Exercise goal: Please return exactly the lines from the one containing "программу высшего образования;" through the end of the records, including both.

(Page-level text extractions)
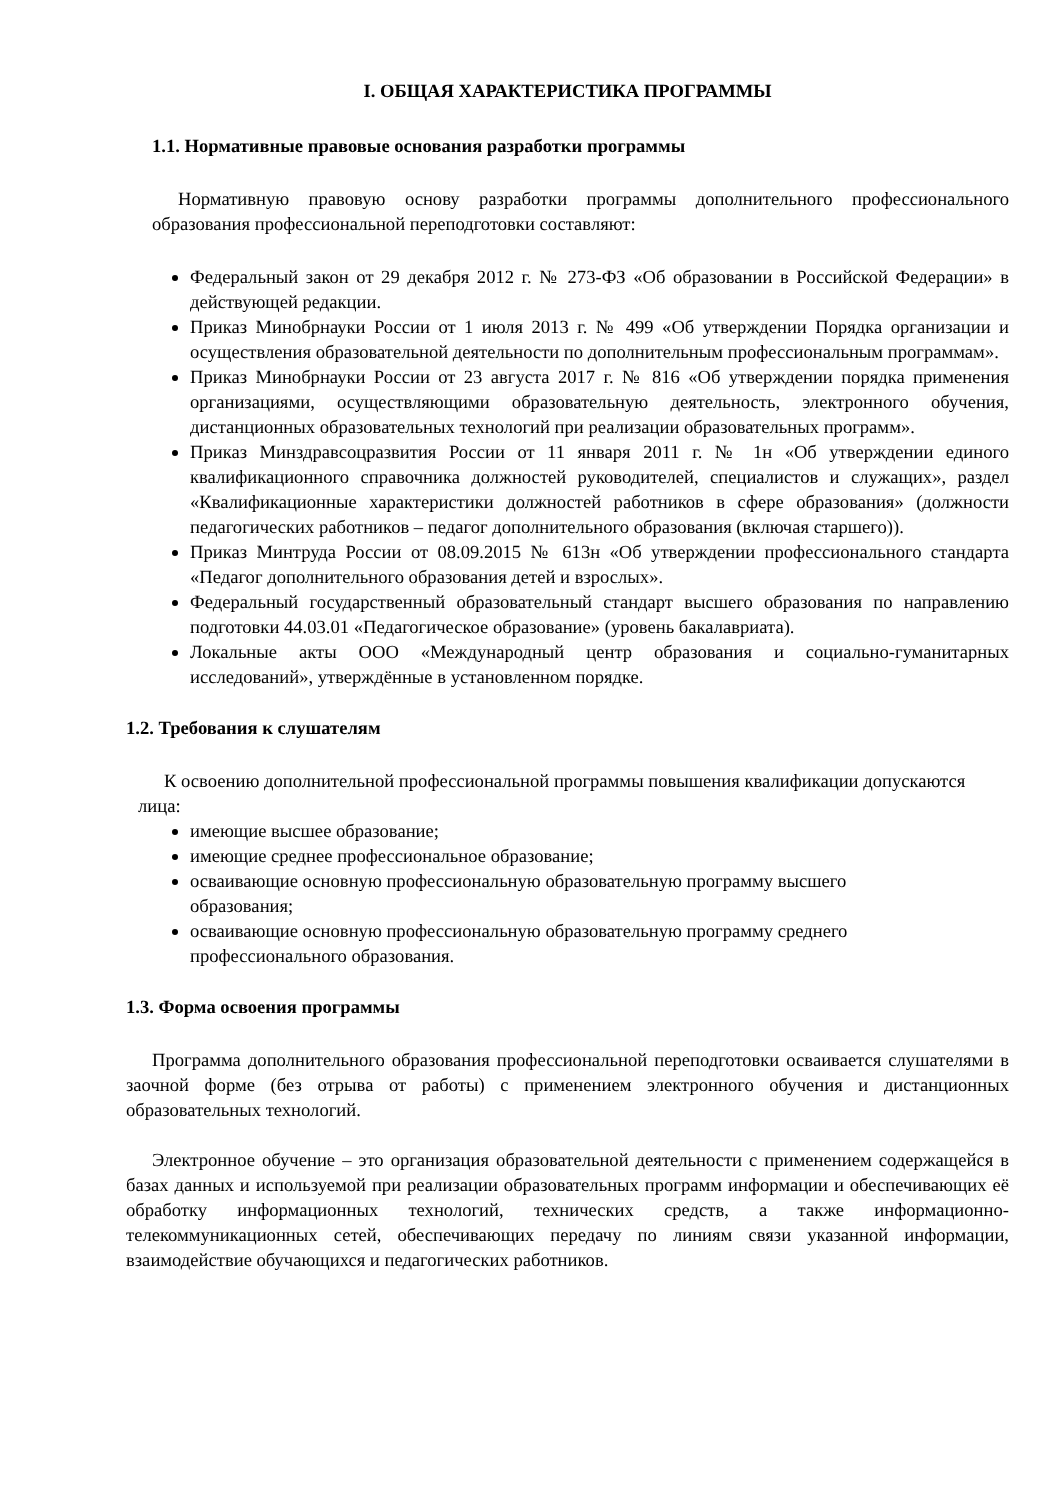I. ОБЩАЯ ХАРАКТЕРИСТИКА ПРОГРАММЫ
1.1. Нормативные правовые основания разработки программы
Нормативную правовую основу разработки программы дополнительного профессионального образования профессиональной переподготовки составляют:
Федеральный закон от 29 декабря 2012 г. № 273-ФЗ «Об образовании в Российской Федерации» в действующей редакции.
Приказ Минобрнауки России от 1 июля 2013 г. № 499 «Об утверждении Порядка организации и осуществления образовательной деятельности по дополнительным профессиональным программам».
Приказ Минобрнауки России от 23 августа 2017 г. № 816 «Об утверждении порядка применения организациями, осуществляющими образовательную деятельность, электронного обучения, дистанционных образовательных технологий при реализации образовательных программ».
Приказ Минздравсоцразвития России от 11 января 2011 г. № 1н «Об утверждении единого квалификационного справочника должностей руководителей, специалистов и служащих», раздел «Квалификационные характеристики должностей работников в сфере образования» (должности педагогических работников – педагог дополнительного образования (включая старшего)).
Приказ Минтруда России от 08.09.2015 № 613н «Об утверждении профессионального стандарта «Педагог дополнительного образования детей и взрослых».
Федеральный государственный образовательный стандарт высшего образования по направлению подготовки 44.03.01 «Педагогическое образование» (уровень бакалавриата).
Локальные акты ООО «Международный центр образования и социально-гуманитарных исследований», утверждённые в установленном порядке.
1.2. Требования к слушателям
К освоению дополнительной профессиональной программы повышения квалификации допускаются лица:
имеющие высшее образование;
имеющие среднее профессиональное образование;
осваивающие основную профессиональную образовательную программу высшего образования;
осваивающие основную профессиональную образовательную программу среднего профессионального образования.
1.3. Форма освоения программы
Программа дополнительного образования профессиональной переподготовки осваивается слушателями в заочной форме (без отрыва от работы) с применением электронного обучения и дистанционных образовательных технологий.
Электронное обучение – это организация образовательной деятельности с применением содержащейся в базах данных и используемой при реализации образовательных программ информации и обеспечивающих её обработку информационных технологий, технических средств, а также информационно-телекоммуникационных сетей, обеспечивающих передачу по линиям связи указанной информации, взаимодействие обучающихся и педагогических работников.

Written reply:
осваивающие основную профессиональную образовательную программу высшего образования;
осваивающие основную профессиональную образовательную программу среднего профессионального образования.
1.3. Форма освоения программы
Программа дополнительного образования профессиональной переподготовки осваивается слушателями в заочной форме (без отрыва от работы) с применением электронного обучения и дистанционных образовательных технологий.
Электронное обучение – это организация образовательной деятельности с применением содержащейся в базах данных и используемой при реализации образовательных программ информации и обеспечивающих её обработку информационных технологий, технических средств, а также информационно-телекоммуникационных сетей, обеспечивающих передачу по линиям связи указанной информации, взаимодействие обучающихся и педагогических работников.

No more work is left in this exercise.